● **WORK INSTRUCTIONS**: When the data below is printed, every line must match exactly and the images must be absent.

● **EXTRACTED INFORMATION**:
Start of Block

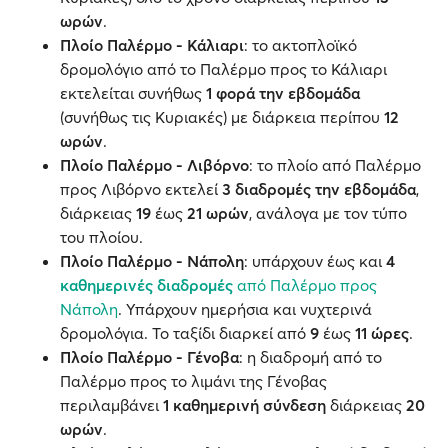
ωρών
.
Πλοίο Παλέρμο - Κάλιαρι
: το ακτοπλοϊκό
δρομολόγιο από το Παλέρμο προς το Κάλιαρι
εκτελείται συνήθως
1 φορά την εβδομάδα
(συνήθως τις Κυριακές) με διάρκεια περίπου
12
ωρών
.
Πλοίο Παλέρμο - Λιβόρνο
: το πλοίο από Παλέρμο
προς Λιβόρνο εκτελεί
3 διαδρομές την εβδομάδα
,
διάρκειας
19
έως
21 ωρών
, ανάλογα με τον τύπο
του πλοίου.
Πλοίο Παλέρμο - Νάπολη
: υπάρχουν έως και
4
καθημερινές διαδρομές
από Παλέρμο προς
Νάπολη
. Υπάρχουν ημερήσια και νυχτερινά
δρομολόγια. Το ταξίδι διαρκεί από
9
έως
11 ώρες
.
Πλοίο Παλέρμο - Γένοβα
: η διαδρομή από το
Παλέρμο προς το λιμάνι της Γένοβας
περιλαμβάνει
1 καθημερινή σύνδεση
διάρκειας
20
ωρών
.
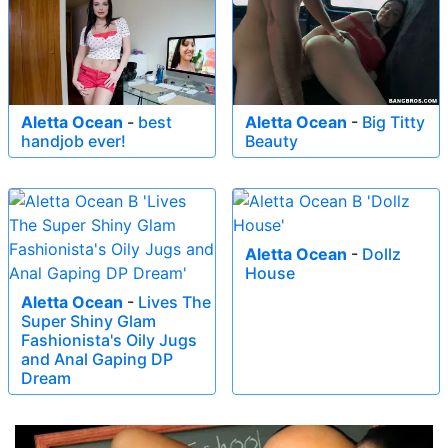
Aletta Ocean
-
best
Aletta Ocean
-
Big Titty
handjob ever!
Beauty
Aletta Ocean
-
Dollz
House
Aletta Ocean
-
Lives The
Super Shiny Glam
Fashionista's Oily Jugs
and Anal Gaping DP
Dream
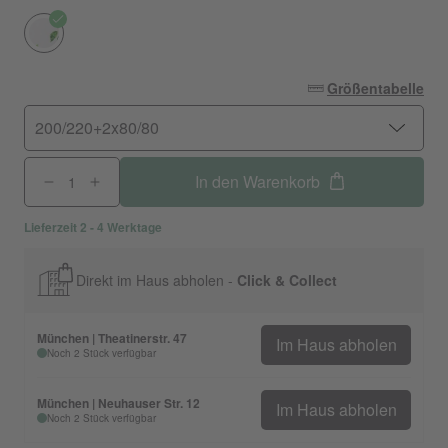
Größentabelle
200/220+2x80/80
In den Warenkorb
Lieferzeit 2 - 4 Werktage
Direkt im Haus abholen -
Click & Collect
München | Theatinerstr. 47
Im Haus abholen
Noch 2 Stück verfügbar
München | Neuhauser Str. 12
Im Haus abholen
Noch 2 Stück verfügbar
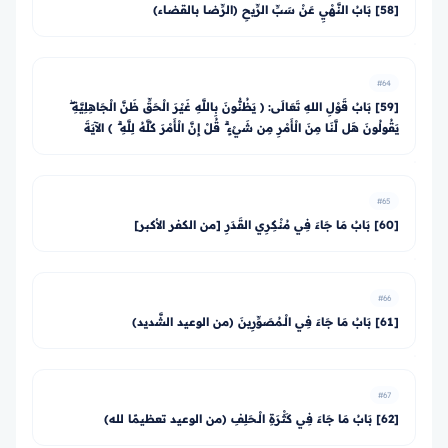
[58] بَابُ النَّهْيِ عَنْ سَبِّ الرِّيحِ (الرِّضا بالقضاء)
#64
[59] بَابُ قَوْلِ اللهِ تَعَالَى: ﴿ يَظُنُّونَ بِاللَّهِ غَيْرَ الْحَقِّ ظَنَّ الْجَاهِلِيَّةِ ۖ
يَقُولُونَ هَل لَّنَا مِنَ الْأَمْرِ مِن شَيْءٍ ۗ قُلْ إِنَّ الْأَمْرَ كُلَّهُ لِلَّهِ ۗ ﴾ الآيَةَ
#65
[60] بَابُ مَا جَاءَ فِي مُنْكِرِي القَدَرِ [من الكفر الأكبر]
#66
[61] بَابُ مَا جَاءَ فِي الْـمُصَوِّرِينَ (من الوعيد الشَّديد)
#67
[62] بَابُ مَا جَاءَ فِي كَثْرَةِ الْـحَلِفِ (من الوعيد تعظيمًا لله)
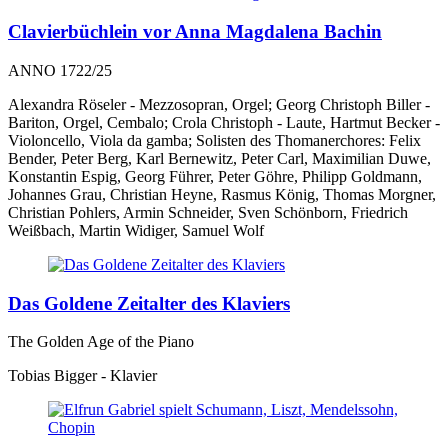
Clavierbüchlein vor Anna Magdalena Bachin
ANNO 1722/25
Alexandra Röseler - Mezzosopran, Orgel; Georg Christoph Biller -
Bariton, Orgel, Cembalo; Crola Christoph - Laute, Hartmut Becker -
Violoncello, Viola da gamba; Solisten des Thomanerchores: Felix
Bender, Peter Berg, Karl Bernewitz, Peter Carl, Maximilian Duwe,
Konstantin Espig, Georg Führer, Peter Göhre, Philipp Goldmann,
Johannes Grau, Christian Heyne, Rasmus König, Thomas Morgner,
Christian Pohlers, Armin Schneider, Sven Schönborn, Friedrich
Weißbach, Martin Widiger, Samuel Wolf
Das Goldene Zeitalter des Klaviers
The Golden Age of the Piano
Tobias Bigger - Klavier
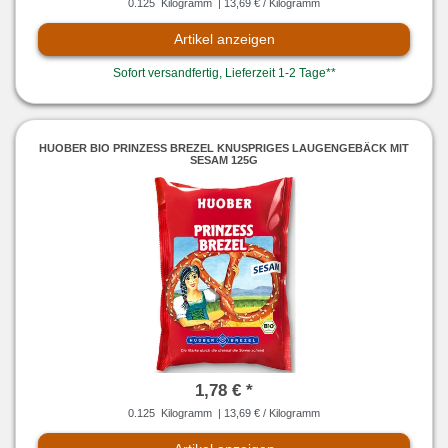
0.125
Kilogramm
| 13,69 € / Kilogramm
Artikel anzeigen
Sofort versandfertig, Lieferzeit 1-2 Tage**
HUOBER BIO PRINZESS BREZEL KNUSPRIGES LAUGENGEBÄCK MIT
SESAM 125G
1,78 € *
0.125
Kilogramm
| 13,69 € / Kilogramm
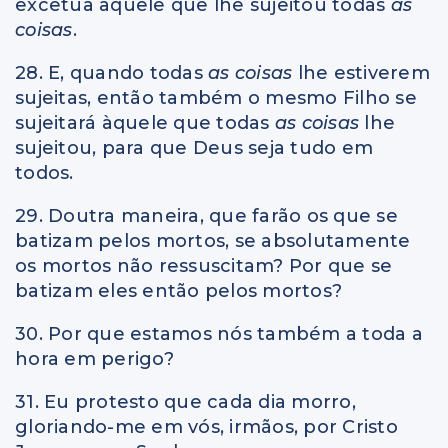
excetua aquele que lhe sujeitou todas
as
coisas
.
28. E, quando todas
as coisas
lhe estiverem
sujeitas, então também o mesmo Filho se
sujeitará àquele que todas
as coisas
lhe
sujeitou, para que Deus seja tudo em
todos.
29. Doutra maneira, que farão os que se
batizam pelos mortos, se absolutamente
os mortos não ressuscitam? Por que se
batizam eles então pelos mortos?
30. Por que estamos nós também a toda a
hora em perigo?
31. Eu protesto que cada dia morro,
gloriando-me em vós, irmãos, por Cristo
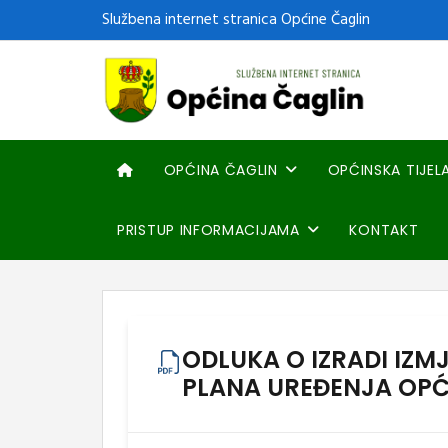
Službena internet stranica Općine Čaglin
OPĆINA ČAGLIN
OPĆINSKA TIJEL
PRISTUP INFORMACIJAMA
KONTAKT
ODLUKA O IZRADI IZ
PLANA UREĐENJA OPĆ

End of Block

● **RESULT FOR THIS TASK**:
ωρών
.
Πλοίο Παλέρμο - Κάλιαρι
: το ακτοπλοϊκό
δρομολόγιο από το Παλέρμο προς το Κάλιαρι
εκτελείται συνήθως
1 φορά την εβδομάδα
(συνήθως τις Κυριακές) με διάρκεια περίπου
12
ωρών
.
Πλοίο Παλέρμο - Λιβόρνο
: το πλοίο από Παλέρμο
προς Λιβόρνο εκτελεί
3 διαδρομές την εβδομάδα
,
διάρκειας
19
έως
21 ωρών
, ανάλογα με τον τύπο
του πλοίου.
Πλοίο Παλέρμο - Νάπολη
: υπάρχουν έως και
4
καθημερινές διαδρομές
από Παλέρμο προς
Νάπολη
. Υπάρχουν ημερήσια και νυχτερινά
δρομολόγια. Το ταξίδι διαρκεί από
9
έως
11 ώρες
.
Πλοίο Παλέρμο - Γένοβα
: η διαδρομή από το
Παλέρμο προς το λιμάνι της Γένοβας
περιλαμβάνει
1 καθημερινή σύνδεση
διάρκειας
20
ωρών
.
Aletta Ocean
-
best
Aletta Ocean
-
Big Titty
handjob ever!
Beauty
Aletta Ocean
-
Dollz
House
Aletta Ocean
-
Lives The
Super Shiny Glam
Fashionista's Oily Jugs
and Anal Gaping DP
Dream
Größentabelle
200/220+2x80/80
In den Warenkorb
Lieferzeit 2 - 4 Werktage
Direkt im Haus abholen -
Click & Collect
München | Theatinerstr. 47
Im Haus abholen
Noch 2 Stück verfügbar
München | Neuhauser Str. 12
Im Haus abholen
Noch 2 Stück verfügbar
[58] بَابُ النَّهْيِ عَنْ سَبِّ الرِّيحِ (الرِّضا بالقضاء)
#64
[59] بَابُ قَوْلِ اللهِ تَعَالَى: ﴿ يَظُنُّونَ بِاللَّهِ غَيْرَ الْحَقِّ ظَنَّ الْجَاهِلِيَّةِ ۖ
يَقُولُونَ هَل لَّنَا مِنَ الْأَمْرِ مِن شَيْءٍ ۗ قُلْ إِنَّ الْأَمْرَ كُلَّهُ لِلَّهِ ۗ ﴾ الآيَةَ
#65
[60] بَابُ مَا جَاءَ فِي مُنْكِرِي القَدَرِ [من الكفر الأكبر]
#66
[61] بَابُ مَا جَاءَ فِي الْـمُصَوِّرِينَ (من الوعيد الشَّديد)
#67
[62] بَابُ مَا جَاءَ فِي كَثْرَةِ الْـحَلِفِ (من الوعيد تعظيمًا لله)
Clavierbüchlein vor Anna Magdalena Bachin
ANNO 1722/25
Alexandra Röseler - Mezzosopran, Orgel; Georg Christoph Biller -
Bariton, Orgel, Cembalo; Crola Christoph - Laute, Hartmut Becker -
Violoncello, Viola da gamba; Solisten des Thomanerchores: Felix
Bender, Peter Berg, Karl Bernewitz, Peter Carl, Maximilian Duwe,
Konstantin Espig, Georg Führer, Peter Göhre, Philipp Goldmann,
Johannes Grau, Christian Heyne, Rasmus König, Thomas Morgner,
Christian Pohlers, Armin Schneider, Sven Schönborn, Friedrich
Weißbach, Martin Widiger, Samuel Wolf
Das Goldene Zeitalter des Klaviers
The Golden Age of the Piano
Tobias Bigger - Klavier
0.125
Kilogramm
| 13,69 € / Kilogramm
Artikel anzeigen
Sofort versandfertig, Lieferzeit 1-2 Tage**
HUOBER BIO PRINZESS BREZEL KNUSPRIGES LAUGENGEBÄCK MIT
SESAM 125G
1,78 € *
0.125
Kilogramm
| 13,69 € / Kilogramm
excetua aquele que lhe sujeitou todas
as
coisas
.
28. E, quando todas
as coisas
lhe estiverem
sujeitas, então também o mesmo Filho se
sujeitará àquele que todas
as coisas
lhe
sujeitou, para que Deus seja tudo em
todos.
29. Doutra maneira, que farão os que se
batizam pelos mortos, se absolutamente
os mortos não ressuscitam? Por que se
batizam eles então pelos mortos?
30. Por que estamos nós também a toda a
hora em perigo?
31. Eu protesto que cada dia morro,
gloriando-me em vós, irmãos, por Cristo
Službena internet stranica Općine Čaglin
OPĆINA ČAGLIN
OPĆINSKA TIJEL
PRISTUP INFORMACIJAMA
KONTAKT
ODLUKA O IZRADI IZ
PLANA UREĐENJA OPĆ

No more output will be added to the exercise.